A further limitation is the missing outcome data because of patient transfers to centers not included in this project. The potential bias is considered small, as we connected all patients’ stays whenever available and transferred patients had similar baseline characteristics as the study population as a whole [31]. Lastly, the relationships identified in this study are associations and do not equal causation. As with any clinical observational dataset, we cannot observe counterfactual states; once a patient is extubated we irretrievably lose the outcome in case the patient would have been kept on mechanical ventilation. While many of the ventilatory settings are predictive of extubation failure, we would ultimately be interested in the effects of continuing mechanical ventilation for another day on extubation success. We believe that these results will provide a crucial step for other study designs to investigate the causal relation between modifiable predictors and successful extubation.
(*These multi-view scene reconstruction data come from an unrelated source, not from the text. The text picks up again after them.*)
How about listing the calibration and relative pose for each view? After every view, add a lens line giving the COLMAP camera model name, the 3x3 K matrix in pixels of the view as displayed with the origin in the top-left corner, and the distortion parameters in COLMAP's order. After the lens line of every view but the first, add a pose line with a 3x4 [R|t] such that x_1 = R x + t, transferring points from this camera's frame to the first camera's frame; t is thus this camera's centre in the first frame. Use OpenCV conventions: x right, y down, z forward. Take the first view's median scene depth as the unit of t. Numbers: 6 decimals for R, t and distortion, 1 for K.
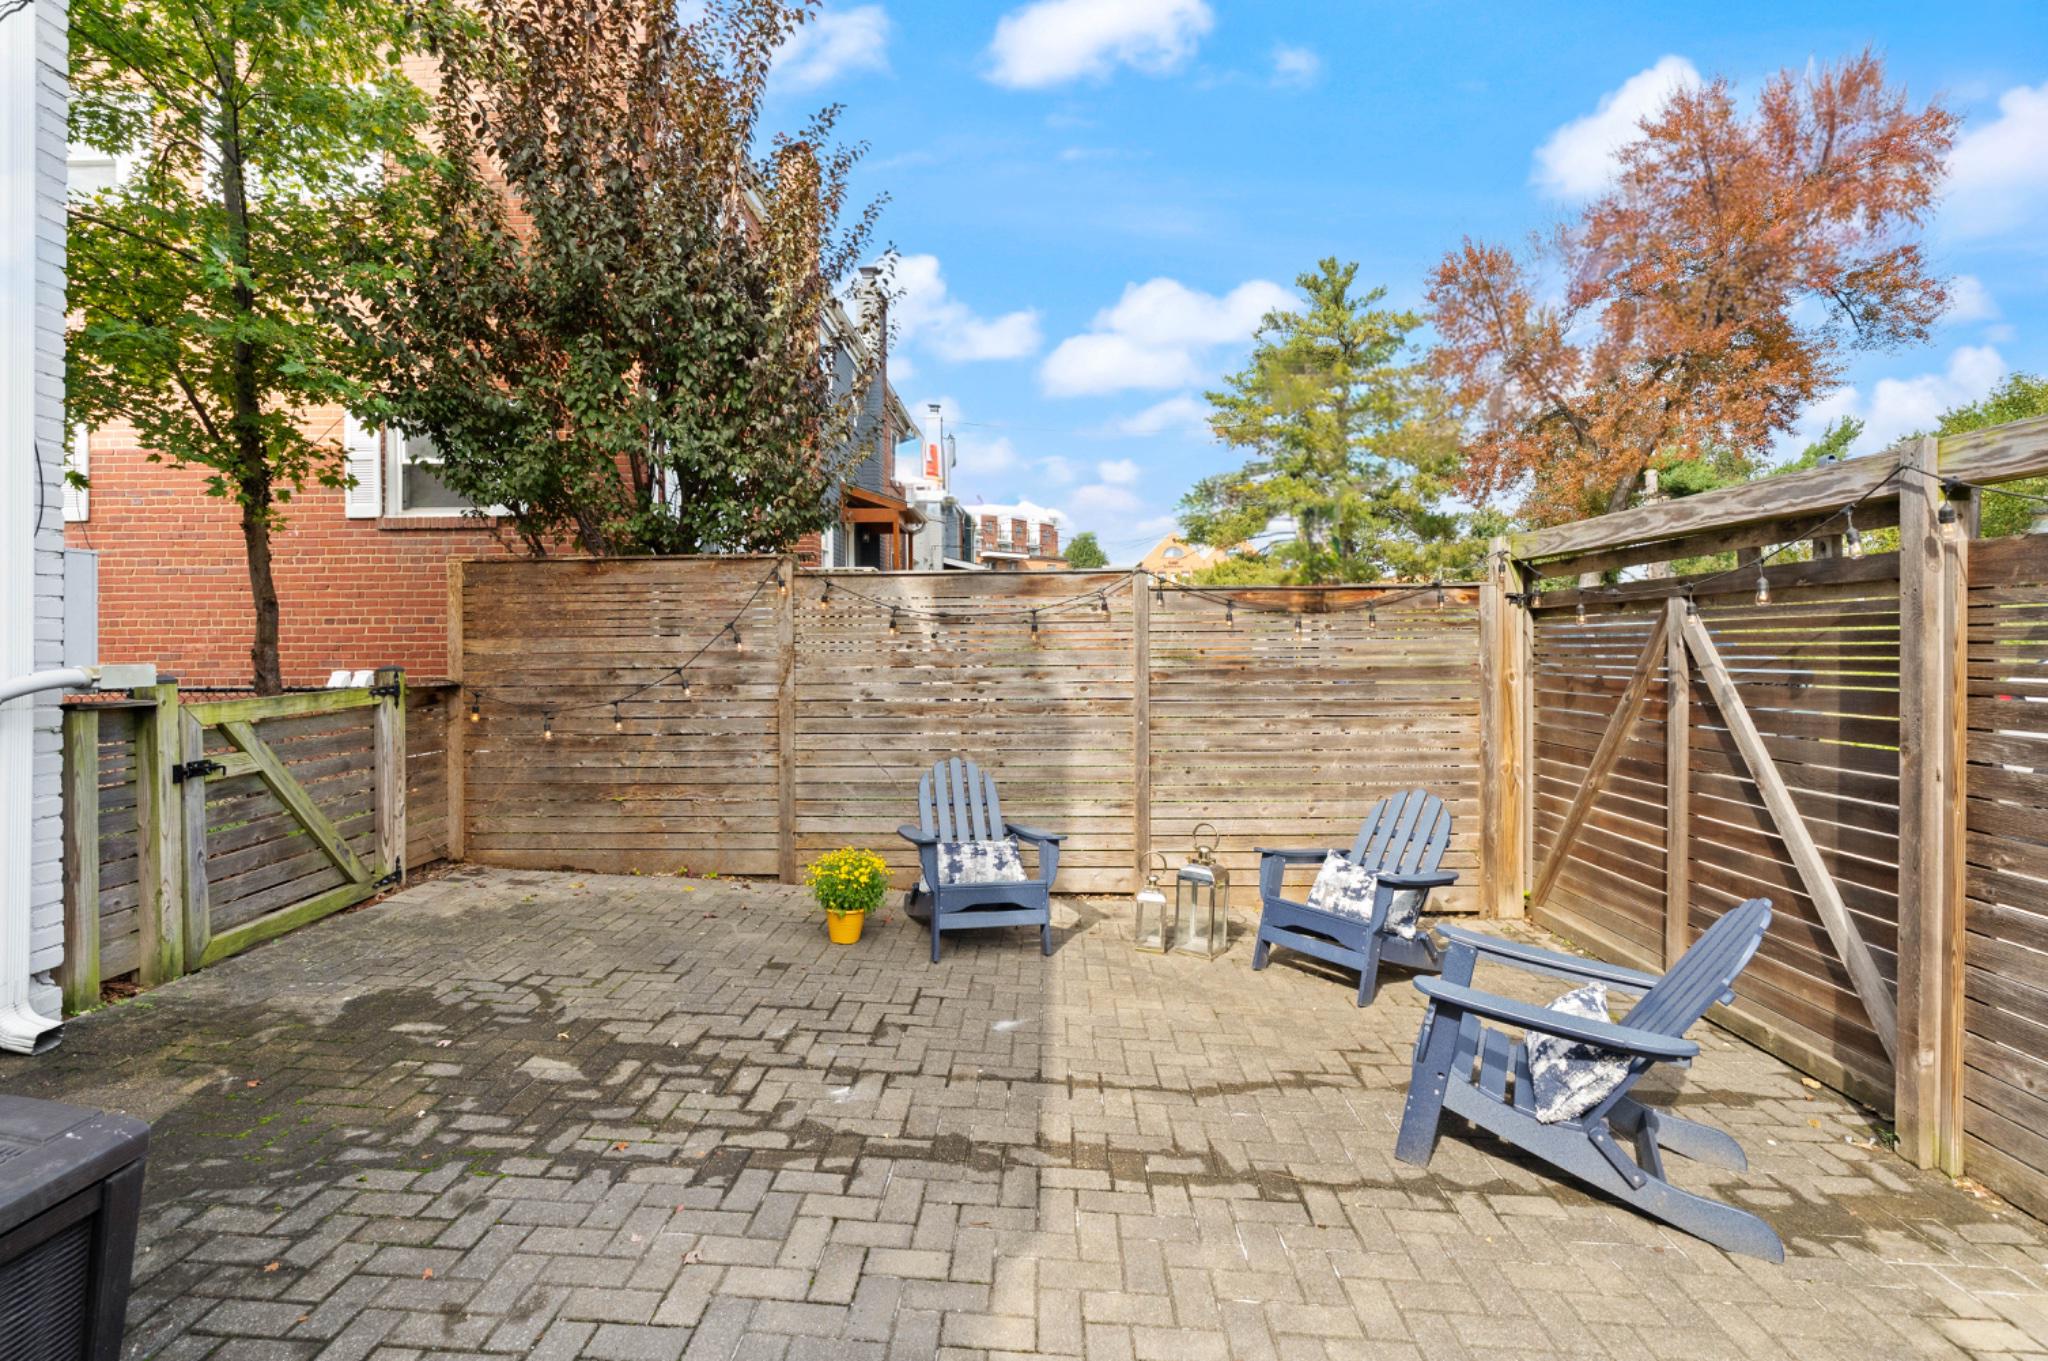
lens RADIAL K [[959.2, 0, 1019.1], [0, 959.2, 643.2], [0, 0, 1]] dist [-0.004516, 0.001674]
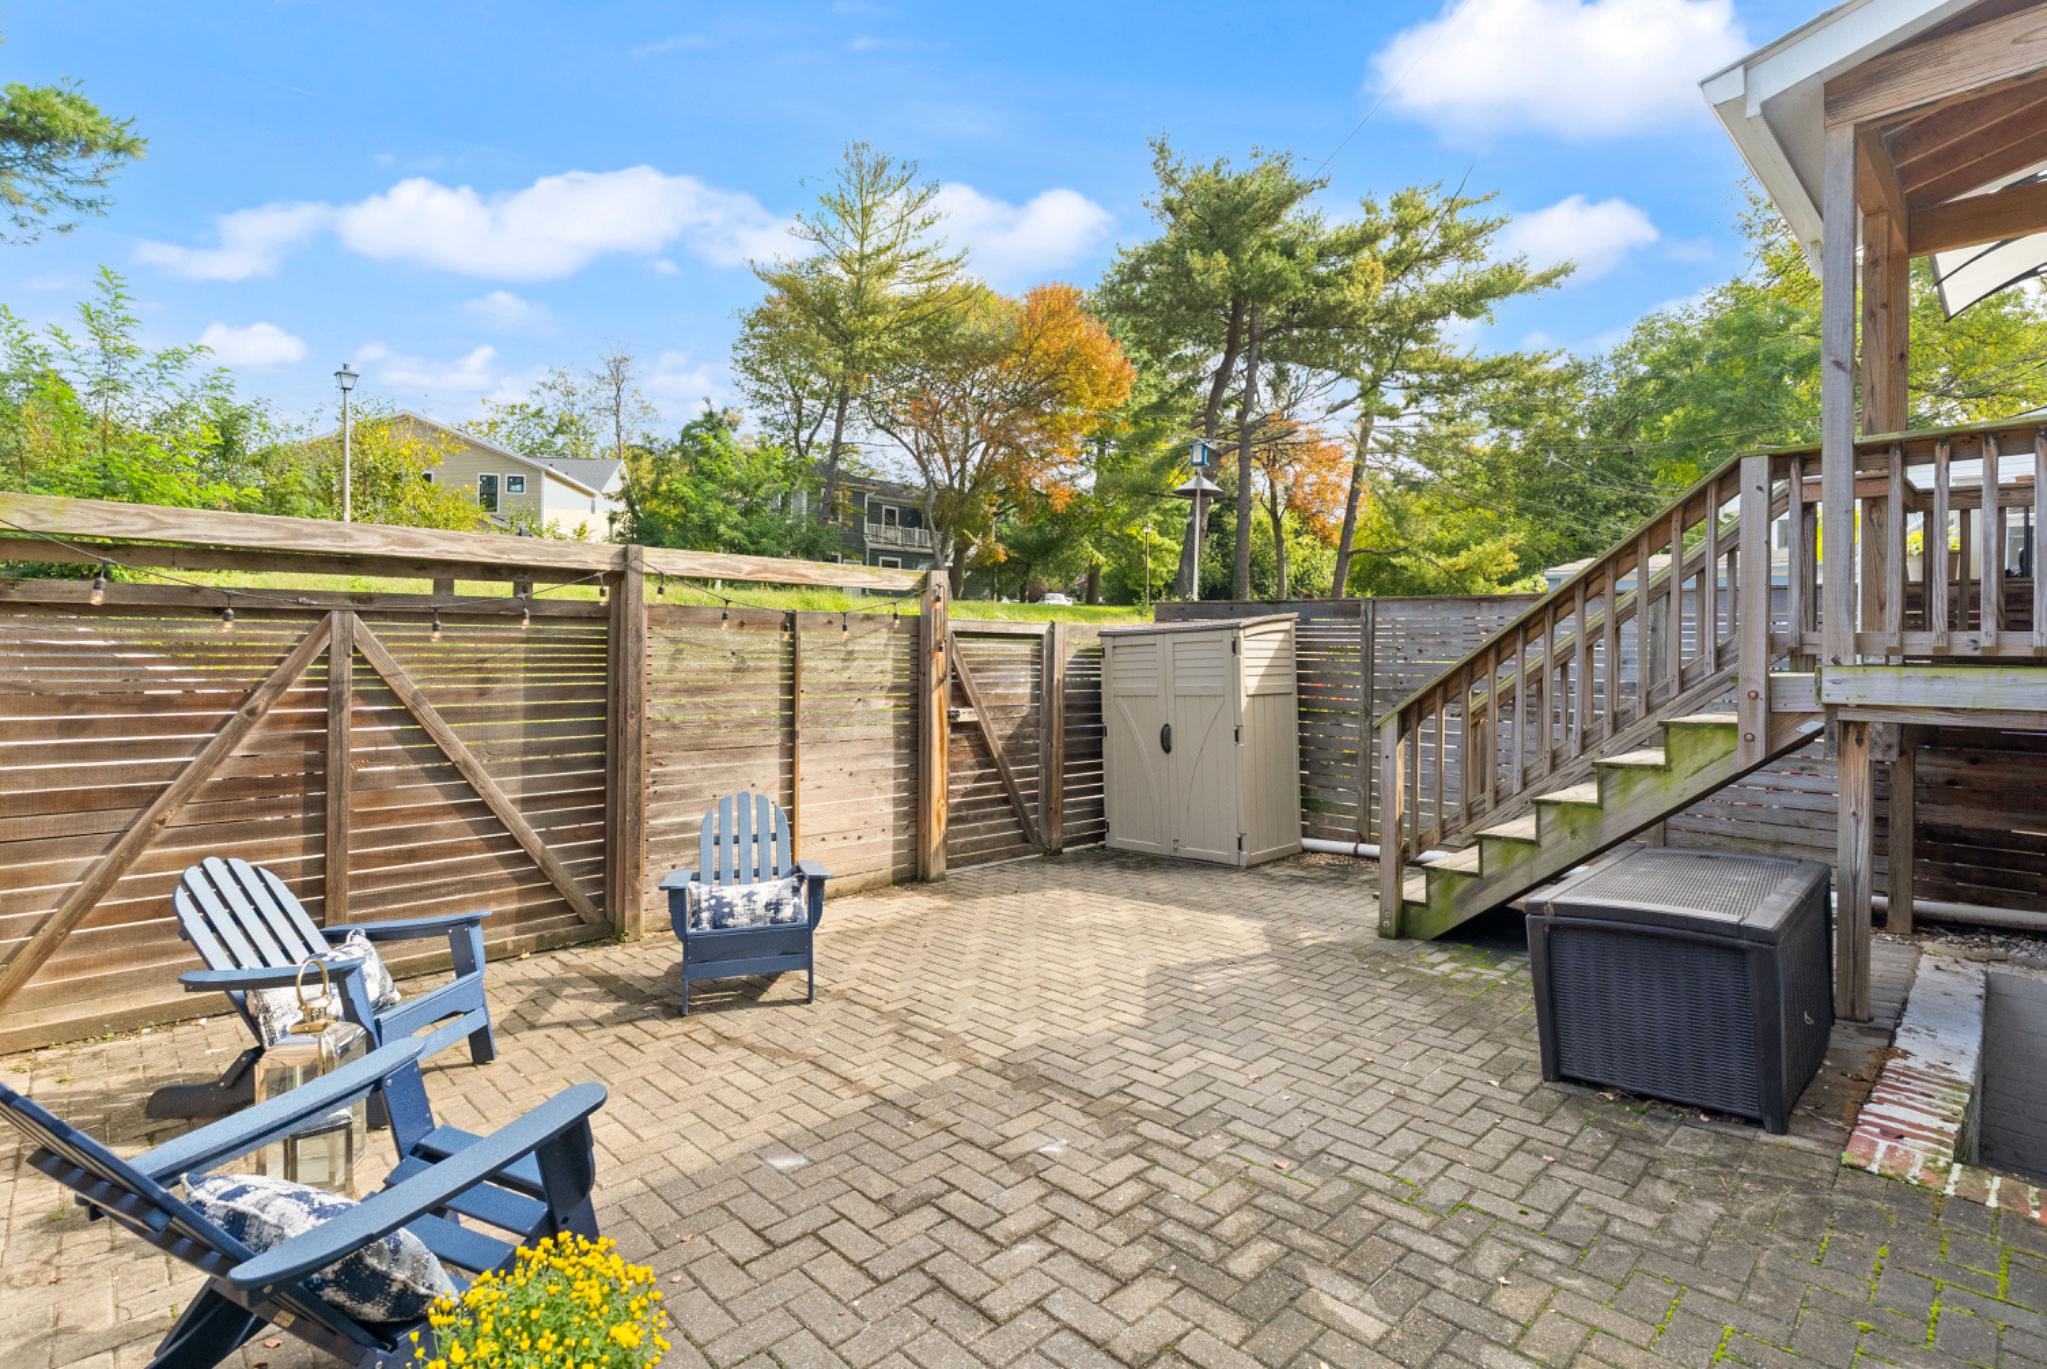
lens RADIAL K [[958.7, 0, 1018.6], [0, 958.7, 647.2], [0, 0, 1]] dist [-0.004516, 0.001674]
pose [[-0.713723, -0.007438, 0.700388, -0.718662], [-0.014192, 0.999892, -0.003843, -0.017315], [-0.700284, -0.012683, -0.713752, 1.495730]]
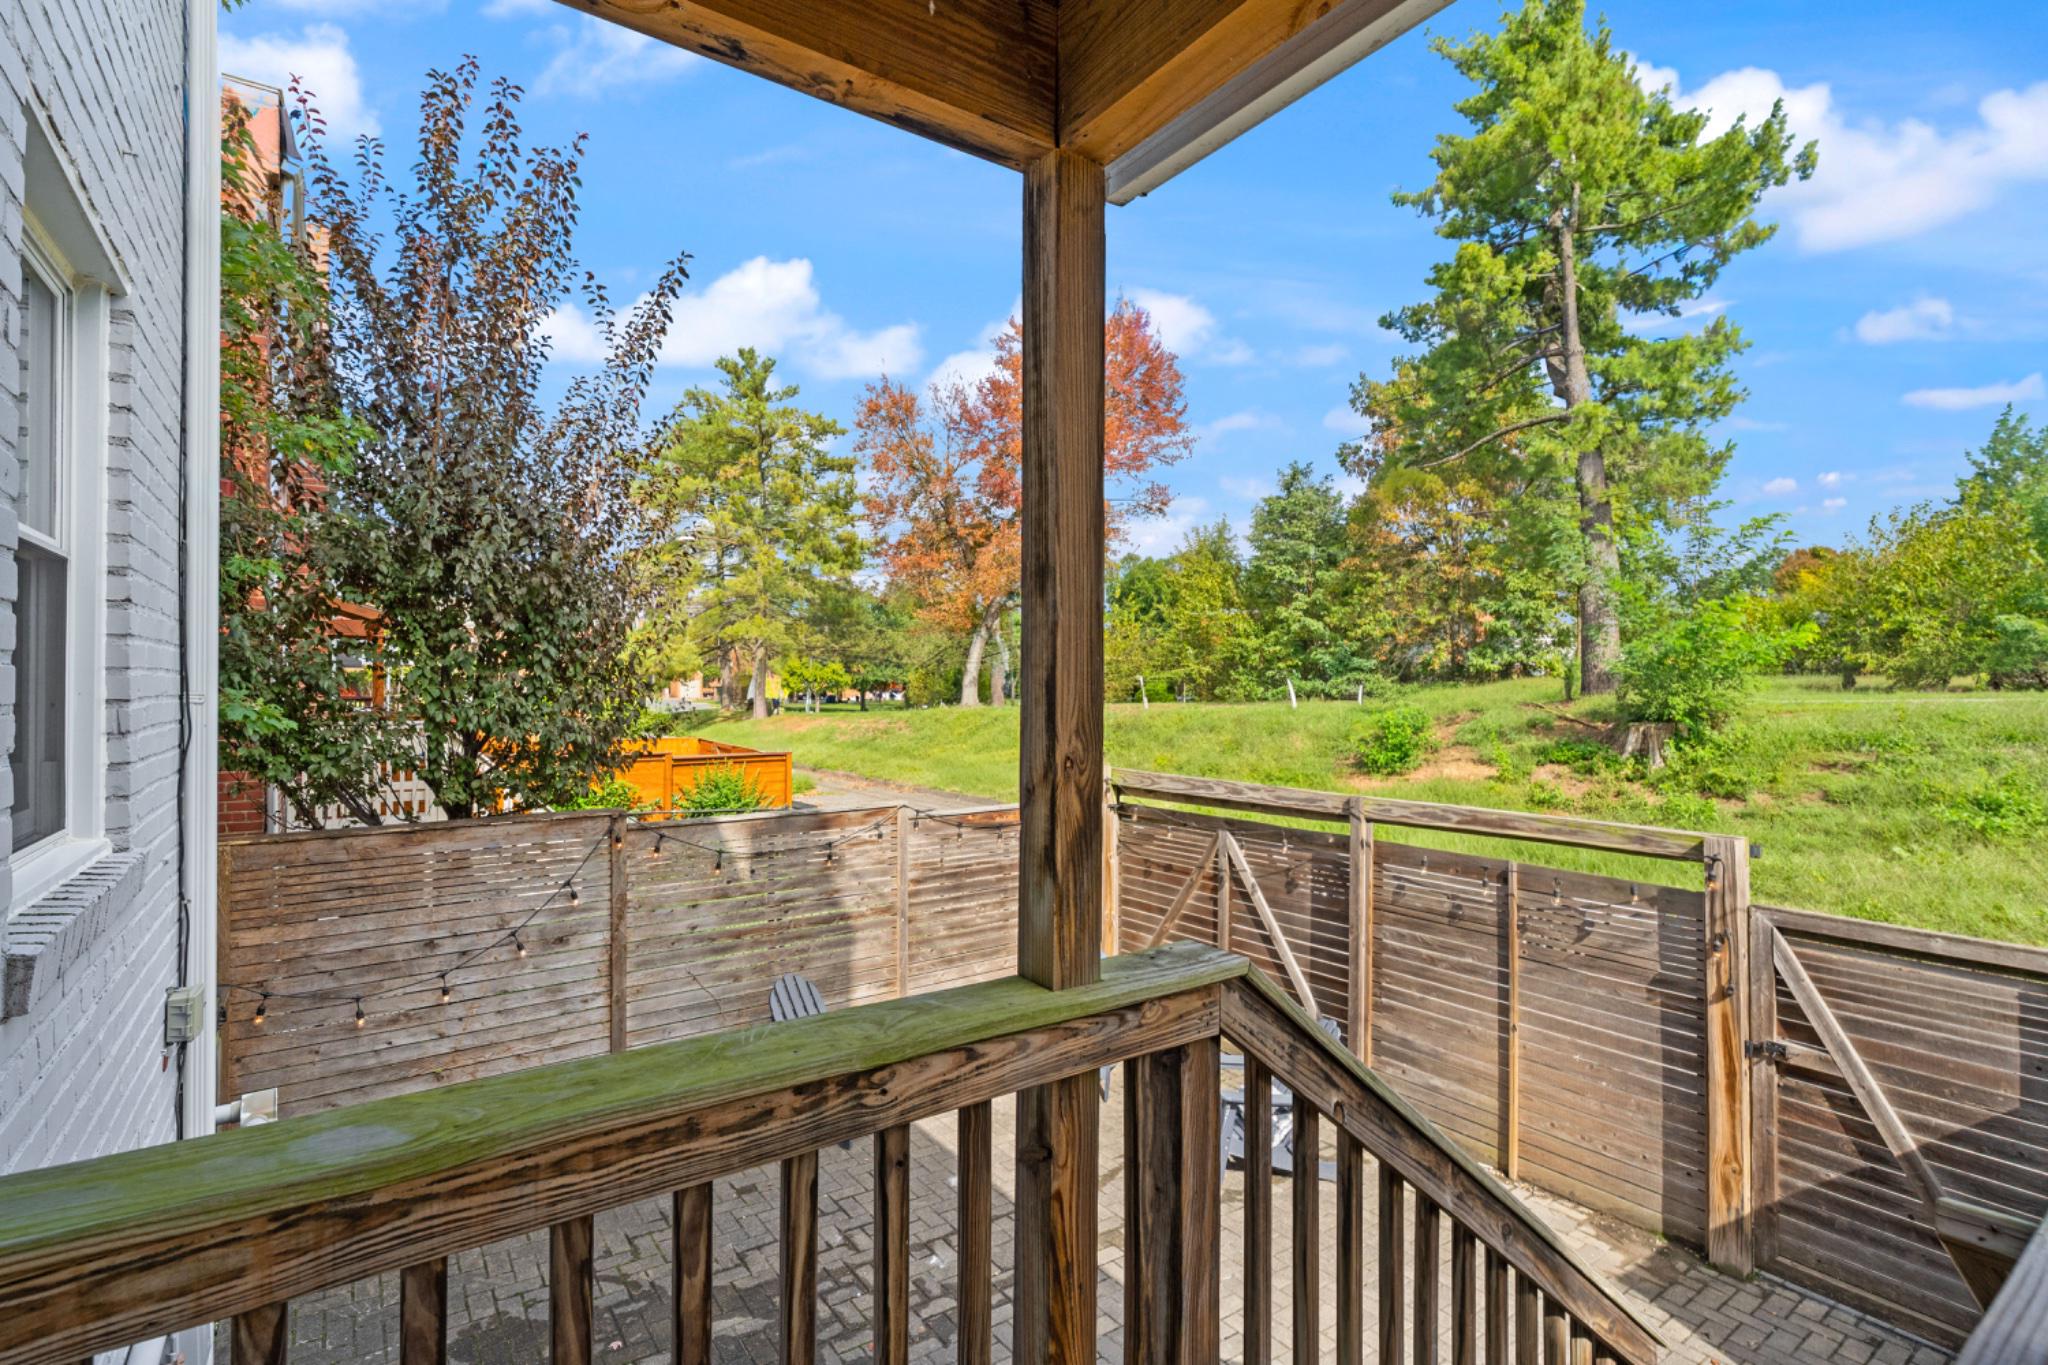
lens RADIAL K [[970.4, 0, 1024.0], [0, 970.4, 682.5], [0, 0, 1]] dist [0.001066, 0.000479]
pose [[0.789791, 0.005849, 0.613349, -0.895791], [-0.007241, 0.999974, -0.000212, -0.389840], [-0.613334, -0.004274, 0.789812, -0.261470]]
This is the first study to identify risk factors of extubation failure in a large multi-center cohort of critically ill COVID-19 patients. The large number of hospitals included limits the risk of overfitting due to specific local practices. From a large set of clinically important predictors, ventilatory characteristics, inflammatory markers, neurological status and BMI were most important predictors for failed extubation. These predictors should be taken into account to determine extubation readiness.